(sonicArts) analog recording, digital recording, digital audio sampling theory

MUST 121 students need to know the following information by memory for the in-class portion of the Quiz on Tuesday, 9/24. Other information from this section of the class will be covered in the take-home portion of the quiz.

Analog Recording

Analog recording involves the transduction of energy from one form to another. With analog recording, the energy that results from each transduction fluctuates in an analogous way to the prior fluctuation of energy. Consider the analog recording and playback chain:

sound waves (air pressure) -> microphone (electrical) -> tape recorder (magnetic after record; electrical after playback) -> loudspeaker (electrical to magnetic) -> sound waves (air pressure)

At each stage of the chain the energy type is in parentheses. If you were to graph the amplitude of the energy change over time, your graph would be very close to the same in every step along the analog recording chain. When something is analogous, it is comparable in some particular way.

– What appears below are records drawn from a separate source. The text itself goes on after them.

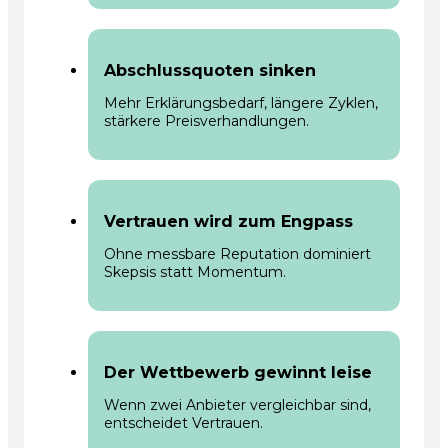
Abschlussquoten sinken
Mehr Erklärungsbedarf, längere Zyklen,
stärkere Preisverhandlungen.
Vertrauen wird zum Engpass
Ohne messbare Reputation dominiert
Skepsis statt Momentum.
Der Wettbewerb gewinnt leise
Wenn zwei Anbieter vergleichbar sind,
entscheidet Vertrauen.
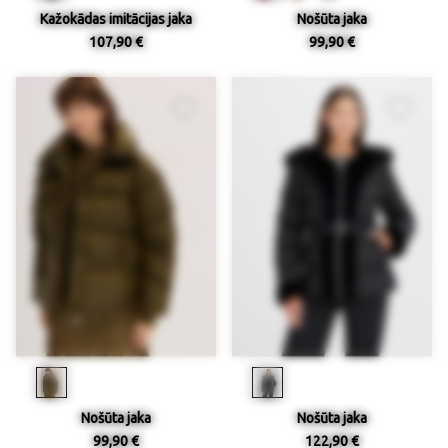
Kažokādas imitācijas jaka
Nošūta jaka
107,90 €
99,90 €
Nošūta jaka
Nošūta jaka
99,90 €
122,90 €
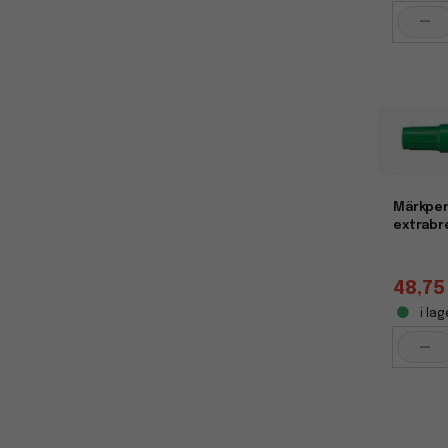
-
Märkpen
extrabr
48,75
i lag
-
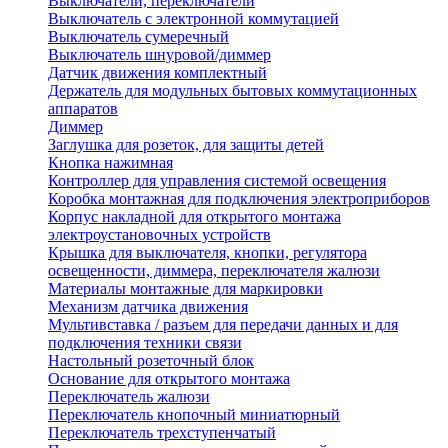
Выключатели, переключатели
Выключатель с электронной коммутацией
Выключатель сумеречный
Выключатель шнуровой/диммер
Датчик движения комплектный
Держатель для модульных бытовых коммутационных
аппаратов
Диммер
Заглушка для розеток, для защиты детей
Кнопка нажимная
Контроллер для управления системой освещения
Коробка монтажная для подключения электроприборов
Корпус накладной для открытого монтажа
электроустановочных устройств
Крышка для выключателя, кнопки, регулятора
освещенности, диммера, переключателя жалюзи
Материалы монтажные для маркировки
Механизм датчика движения
Мультивставка / разъем для передачи данных и для
подключения техники связи
Настольный розеточный блок
Основание для открытого монтажа
Переключатель жалюзи
Переключатель кнопочный миниатюрный
Переключатель трехступенчатый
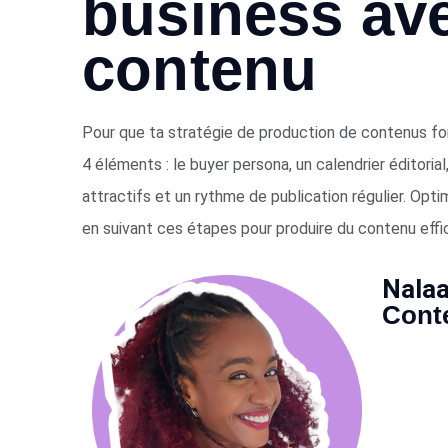
business ave
contenu
Pour que ta stratégie de production de contenus fo
4 éléments : le buyer persona, un calendrier éditori
attractifs et un rythme de publication régulier. Opt
en suivant ces étapes pour produire du contenu eff
Nala
Conte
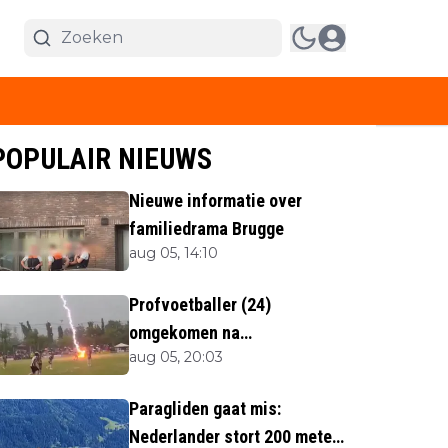
POPULAIR NIEUWS
Nieuwe informatie over
familiedrama Brugge
aug 05, 14:10
Profvoetballer (24)
omgekomen na
aug 05, 20:03
blikseminslag tijdens
wedstrijd
Paragliden gaat mis:
Nederlander stort 200 meter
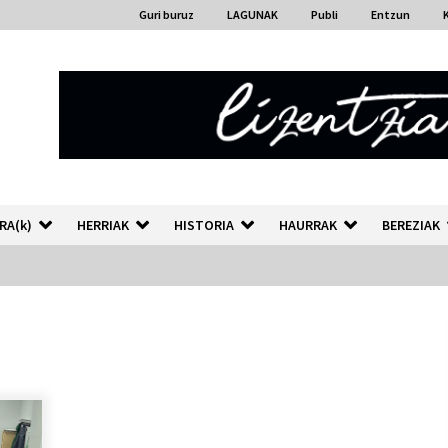
Guri buruz
LAGUNAK
Publi
Entzun
RA(k)
HERRIAK
HISTORIA
HAURRAK
BEREZIAK
“Hiztegi bat” Gorka Urbizuk
idatzitako letren hiztegia
2026/07/23
Auzoportala : 1×04 Auzofoniak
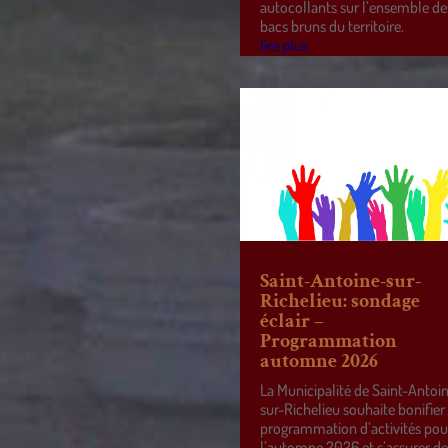
autocollants sur l’ensemble de
bacs bruns du territoire.
lire plus
Saint-Antoine-sur-
Richelieu: sondage
éclair –
Programmation
automne 2026
La Municipalité de Saint-Antoi
sur-Richelieu souhaite bonifier
programmation d’activités pou
l’automne 2026 et s’assurer d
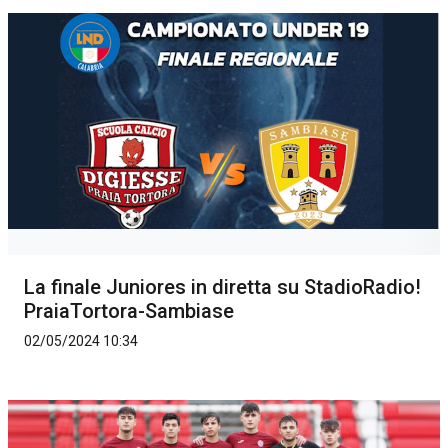
La finale Juniores in diretta su StadioRadio!
PraiaTortora-Sambiase
02/05/2024 10:34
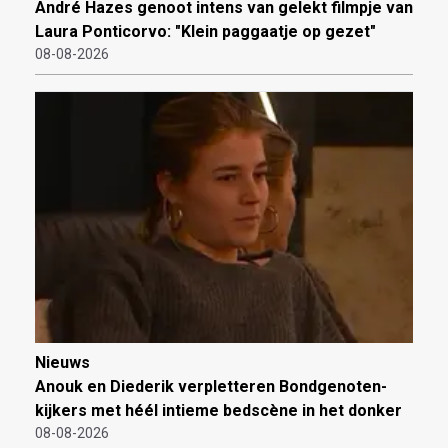
André Hazes genoot intens van gelekt filmpje van
Laura Ponticorvo: "Klein paggaatje op gezet"
08-08-2026
Nieuws
Anouk en Diederik verpletteren Bondgenoten-
kijkers met héél intieme bedscène in het donker
08-08-2026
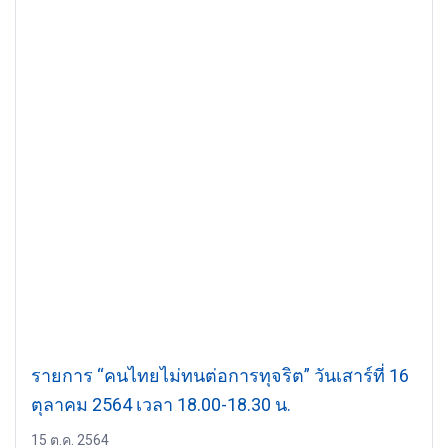
รายการ “คนไทยไม่ทนต่อการทุจริต” วันเสาร์ที่ 16
ตุลาคม 2564 เวลา 18.00-18.30 น.
15 ต.ค. 2564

The disadvantage of analog recording is the fundamental aspect of transduction. When you convert energy from one from to another you inevitably lose energy. With analog recording, the act of making a copy involves two transduction processes, resulting in energy loss that is referred to as generational loss.

Digital Recording

With digital recording, sound is not stored as an analogous magnetic fluctuation. Instead, it is stored as a series of binary numbers that represent the instantaneous sampled amplitudes of the incoming audio signal. The analog tape recorder is replaced by the analog-to-digital converter (ADC) and the digital-to-analog converter (DAC). Storage could be still be magnetic (as on a hard drive, flash storage, or even tape), but the magnetic fluctuation will not be similar to the air pressure fluctuation of the sound, or the electrical fluctuation of the audio signal coming from a microphone. So our digital recording and playback chain looks like:

sound waves (air pressure) -> microphone (electrical) -> ADC (binary numbers) -> storage -> DAC (electrical) -> loudspeaker (electrical to magnetic) -> sound waves (air pressure)

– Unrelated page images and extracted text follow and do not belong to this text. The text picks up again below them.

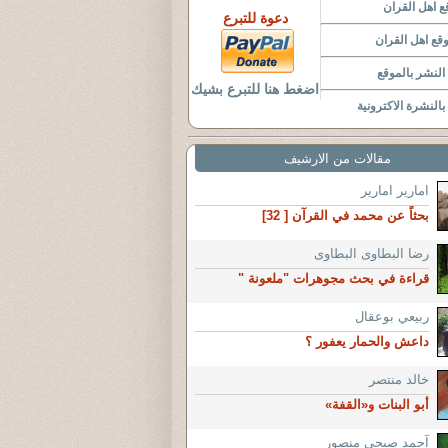
 اهل القران
دعوة للتبرع
قع اهل القران
لنشر بالموقع
اضغط هنا للتبرع بشيك
النشرة الاكترونية
مقالات من الارشيف
امارير امارير
بحثاً عن محمد في القرآن [ 32]
رضا البطاوى البطاوى
قراءة في بحث مجوهرات "ملعونة "
ربيعي بوعقال
داعش والحمار يعفور ؟
خالد منتصر
أبو البنات و«القفة»
آحمد صبحي منصور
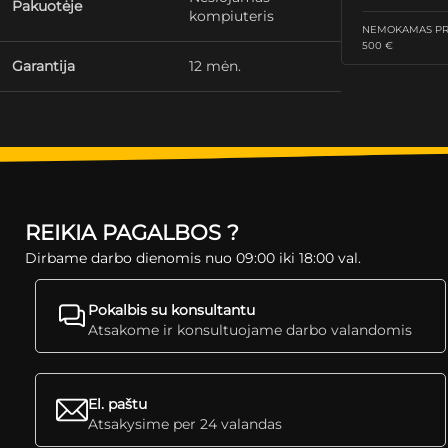
Pakuotėje
kompiuteris
NEMOKAMAS PRI
500 €
Garantija
12 mėn.
REIKIA PAGALBOS ?
Dirbame darbo dienomis nuo 09:00 iki 18:00 val.
Pokalbis su konsultantu
Atsakome ir konsultuojame darbo valandomis
El. paštu
Atsakysime per 24 valandas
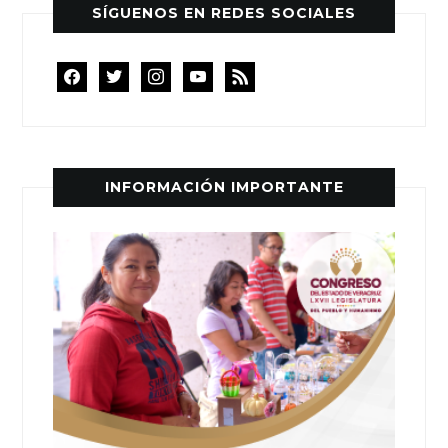
SÍGUENOS EN REDES SOCIALES
facebook
twitter
instagram
youtube
rss
INFORMACIÓN IMPORTANTE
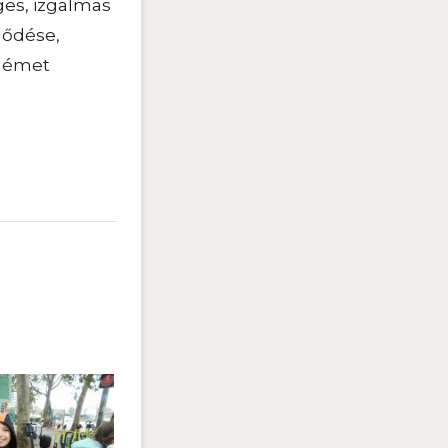
ges, izgalmas
lődése,
 Német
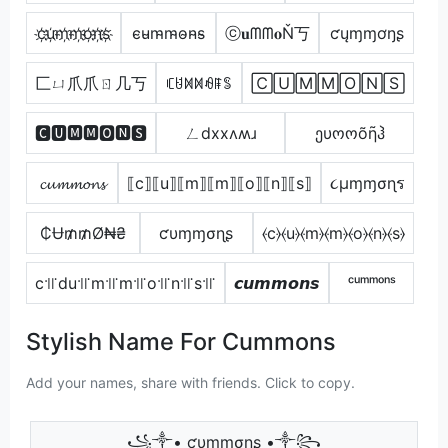
c҉u҉m҉m҉o҉n҉s҉
c̴u̴m̴m̴o̴n̴s̴
ⓒ𝐮ᗰᗰ𝐨Ň丂
ƈųɱɱơŋʂ
匚ㄩ爪爪ㄖ几丂
ꏸꐇꁒꁒꆂꁹꌚ
🄲🅄🄼🄼🄾🄽🅂
🅲🆄🅼🅼🅾🅽🆂
ㄥdxxʌʍɹ
ეυოოõῆჰ
𝓬𝓾𝓶𝓶𝓸𝓷𝓼
⟦c⟧⟦u⟧⟦m⟧⟦m⟧⟦o⟧⟦n⟧⟦s⟧
૮µɱɱσɳร
₵Ʉ₥₥Ø₦₴
ƈυɱɱσɳʂ
⦑c⦒⦑u⦒⦑m⦒⦑m⦒⦑o⦒⦑n⦒⦑s⦒
c꜉꜍du꜉꜍m꜉꜍m꜉꜍o꜉꜍n꜉꜍s꜉꜍
𝙘𝙪𝙢𝙢𝙤𝙣𝙨
ᶜᵘᵐᵐᵒⁿˢ
Stylish Name For Cummons
Add your names, share with friends. Click to copy.
꧁༒• ƈυɱɱσɳʂ •༒꧂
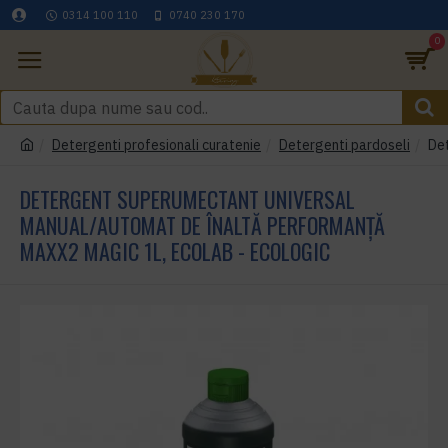
0314 100 110
0740 230 170
0
Detergenti profesionali curatenie
Detergenti pardoseli
De
DETERGENT SUPERUMECTANT UNIVERSAL
MANUAL/AUTOMAT DE ÎNALTĂ PERFORMANȚĂ
MAXX2 MAGIC 1L, ECOLAB - ECOLOGIC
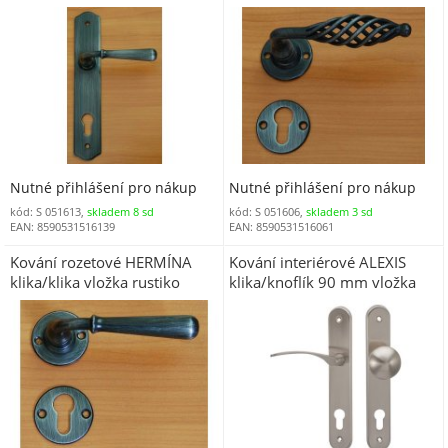
rustiko
Nutné přihlášení pro nákup
Nutné přihlášení pro nákup
kód: S 051613,
skladem 8 sd
kód: S 051606,
skladem 3 sd
EAN: 8590531516139
EAN: 8590531516061
Kování rozetové HERMÍNA
Kování interiérové ALEXIS
klika/klika vložka rustiko
klika/knoflík 90 mm vložka
levá nikl matný ONS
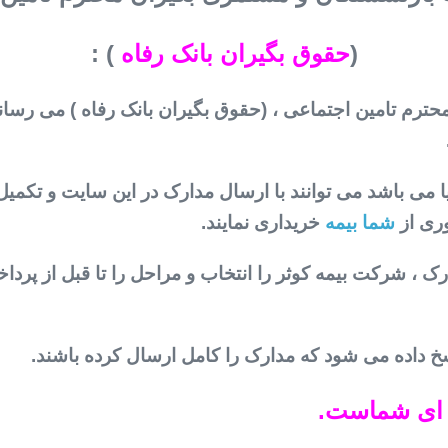
(
حقوق بگیران بانک رفاه
) :
محترم تامین اجتماعی ، (حقوق بگیران بانک رفاه ) می ر
.
 می باشد می توانند با ارسال مدارک در این سایت و تکمیل
ری از
شما بیمه
خریداری نمایند.
ک ، شرکت بیمه کوثر را انتخاب و مراحل را تا قبل از پر
سخ داده می شود که مدارک را کامل ارسال کرده باشند.
 ای شماست.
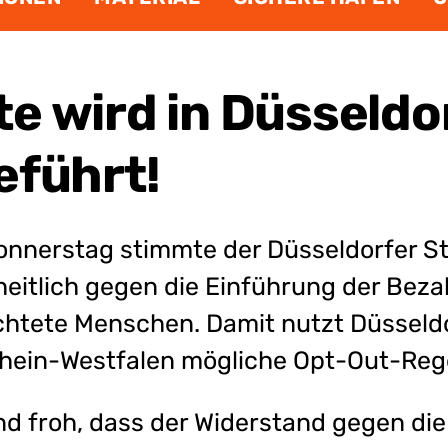
e wird in Düsseldo
eführt!
nnerstag stimmte der Düsseldorfer St
eitlich gegen die Einführung der Bezah
chtete Menschen. Damit nutzt Düsseldor
hein-Westfalen mögliche Opt-Out-Reg
ind froh, dass der Widerstand gegen di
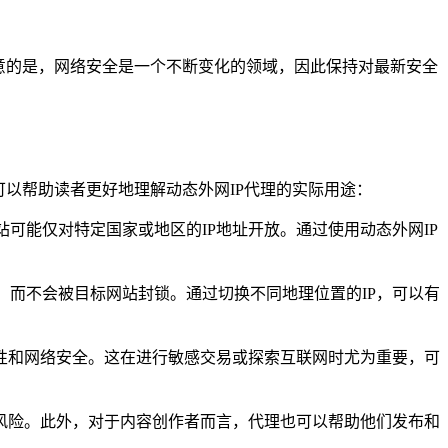
意的是，网络安全是一个不断变化的领域，因此保持对最新安全
以帮助读者更好地理解动态外网IP代理的实际用途：
可能仅对特定国家或地区的IP地址开放。通过使用动态外网IP
，而不会被目标网站封锁。通过切换不同地理位置的IP，可以有
名性和网络安全。这在进行敏感交易或探索互联网时尤为重要，可
的风险。此外，对于内容创作者而言，代理也可以帮助他们发布和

Digital Audio Sampling Theory

Two key properties determine the quality of recorded digital audio. The sampling rate (SR) determines the highest frequency that can accurately be recorded, and the bit resolution (or bit depth) determines the signal-to-noise ratio (SNR).

Sampling Rate and the Nyquist Frequency

Since one cycle of a sound wave has a positive and a negative fluctuation, you must take at least two samples for every cycle of a wave. That means that your SR needs to be twice the highest frequency you want to record. Put another way, with a given SR you can only accurately record SR/2 frequency. SR/2 is the Nyquist Frequency (NF). If frequencies above the Nyquist reach your ADC they will get converted and recorded, but they will be aliased: recorded as something other than their actual frequency. In fact, the mistake is predictable. For any frequency above the Nyquist (SR/2), the difference between the frequency and the Nyquist is subtracted from the Nyquist Frequency to give the resulting recorded frequency.

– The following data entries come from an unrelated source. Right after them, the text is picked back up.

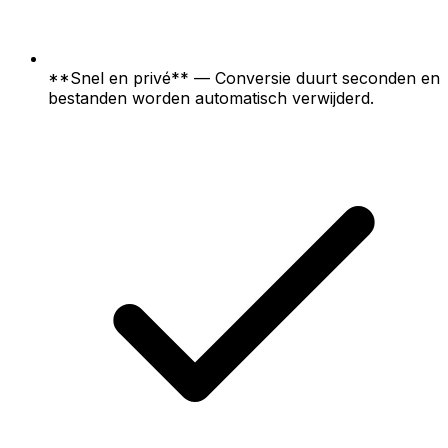
**Snel en privé** — Conversie duurt seconden en
bestanden worden automatisch verwijderd.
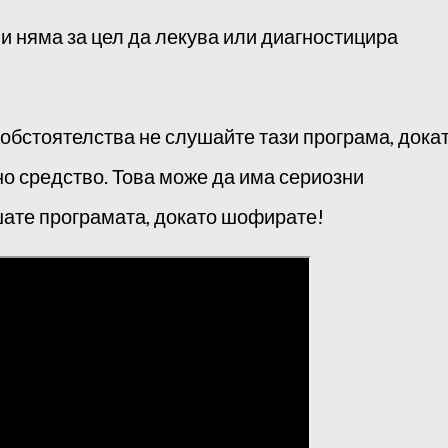
 и няма за цел да лекува или диагностицира
обстоятелства не слушайте тази програма, дока
о средство. Това може да има сериозни
шате програмата, докато шофирате!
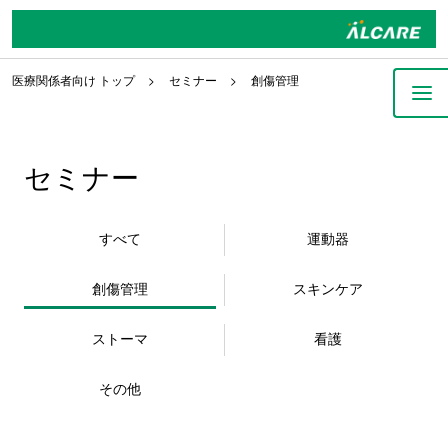
医療関係者向け トップ
セミナー
創傷管理
セミナー
すべて
運動器
創傷管理
スキンケア
ストーマ
看護
その他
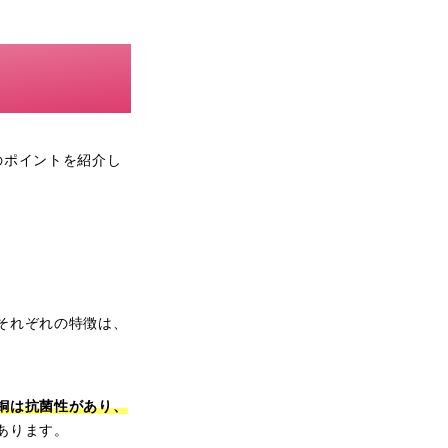
のポイントを紹介し
それぞれの特徴は、
銅は抗菌性があり、
あります。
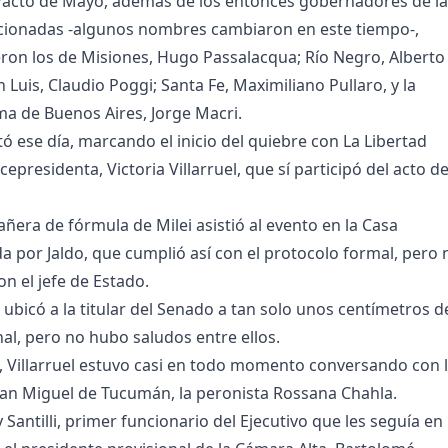
 Pacto de Mayo, además de los entonces gobernadores de l
cionadas -algunos nombres cambiaron en este tiempo-,
ron los de Misiones, Hugo Passalacqua; Río Negro, Alberto
 Luis, Claudio Poggi; Santa Fe, Maximiliano Pullaro, y la
a de Buenos Aires, Jorge Macri.
ó ese día, marcando el inicio del quiebre con La Libertad
icepresidenta, Victoria Villarruel, que sí participó del acto d
ñera de fórmula de Milei asistió al evento en la Casa
da por Jaldo, que cumplió así con el protocolo formal, pero 
n el jefe de Estado.
ubicó a la titular del Senado a tan solo unos centímetros d
al, pero no hubo saludos entre ellos.
o, Villarruel estuvo casi en todo momento conversando con 
an Miguel de Tucumán, la peronista Rossana Chahla.
y Santilli, primer funcionario del Ejecutivo que les seguía en 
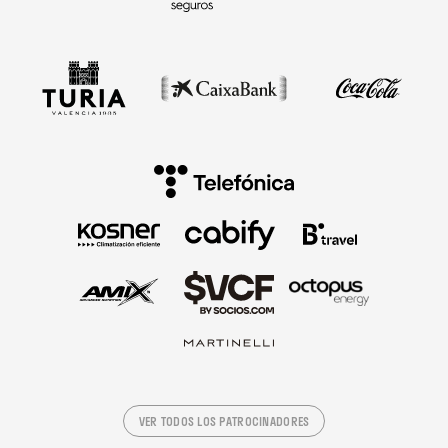
VER TODOS LOS PATROCINADORES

NyquistFrequency – (originalFrequency – NyquistFrequency) = aliasedFrequency

-or-

original frequency – NF = Deltaƒ
NyquistFrequency -Deltaƒ = aliased frequency

For example,

If the Sampling Rate = 20,000 Hz, and an incoming audio signal contains a sound at 12,000 Hz, the aliased frequency would be 8000 Hz.

10,000 – (12,000 – 10,000) = aliasedFrequency
10,000 – (2,000) = 8,000 Hz

ADC’s eliminate frequencies above the NF by lowpass filtering the incoming signal, removing frequencies above the NF (in simple terms). On playback, the converted electrical signal will be stair-stepped, because it is a recording on instantaneous (not continuous) amplitudes. A stair-stepped wave will introduce a lot of high frequency content to the signal, so another lowpass filter is used to remove frequencies above the NF (since they could not have been recorded anyway) and smooth the output signal.

sound waves (air pressure) -> microphone (electrical) -> lowpass filter -> ADC (binary numbers) -> storage -> DAC (electrical) -> lowpass filter -> loudspeaker (electrical to magnetic) -> sound waves (air pressure)

Bit Resolution

The bit resolution refers to the number of bits (binary digits) used to store the converted audio signal. Consider bit resolution to be similar to color resolution in a picture. If you only have 256 colors to represent a photograph, your photograph will look very blotchy (discrete color blocks, instead of semi-continuous color transitions). If you have thousands of colors, your photo gets better, but if you have millions of colors your photo looks very close to the real object. Graphics cards simplify the resolution settings usually by offering hundreds of colors, thousands of colors, and millions of colors. Roughly speaking, these conform to 8 bits, 16 bits, and 24 bits being used to represent colors. The more bits, the more color variations you have.

Since digital audio records amplitudes, the more bits you have means the more accurate your amplitude representation (recording) will be. With fewer bits, you have more rounding error, or quantization. In an audio system, any error results in audible noise. The greater the error, or cumulative errors, the more noise you will hear. (This is yet another definition of noise – a technical definition applied to a specific type of system.)

Each binary digit (bit) is either a one or a zero. If you have one bit, you can either have 1 or 0 as a value, much like a light switch. If you have two bits, you double the possible values to four. You can determine the number of values possible based on the number of bits by taking using the number of bits as the power to 2. For n bits:

If you have 4 bits, you have 2-to-the-4th possible values –  2 x 2 x 2 x 2 = 16 possible values. If you have 8 bits, you have 2-to-the-8th or 256 values. 16 bits results in 65,536 values; 24 bits results in over 16 million values.

The standard CD sampling rate and bit resolution is 44.1 kHz (44,100) and 16 bits. DVDs typically use 48 kHz sampling rates and up to 24 bits for resolution. While the SR is entirely adequate for our hearing range, an increase in bit resolution is very helpful in more accurately representing lower amplitude audio signals, which helps improve the signal to noise ratio (SNR, the amplitude ratio of the highest amplitude sound to the amplitude of the noise floor). Roughly speaking, you gain 6 dB of SNR for every bit of resolution. 16-bit audio has a theoretical SNR of 16 x 6 = 96 dB, while 24-bit audio has a theoretical SNR of 144 dB. Actual performance depends on a lot of factors related to your audio components.

For now, we will work with 44.1 kHz, 16-bit files.

Summary of Sampling Rate and Bit Resolution

If you think of Sampling Rate as speed, then you can relate speed to frequency. Bit resolution is even more self evident. Resolution equals sharpness, and sharpness equals accuracy. Therefore, bit resolution relates to accuracy.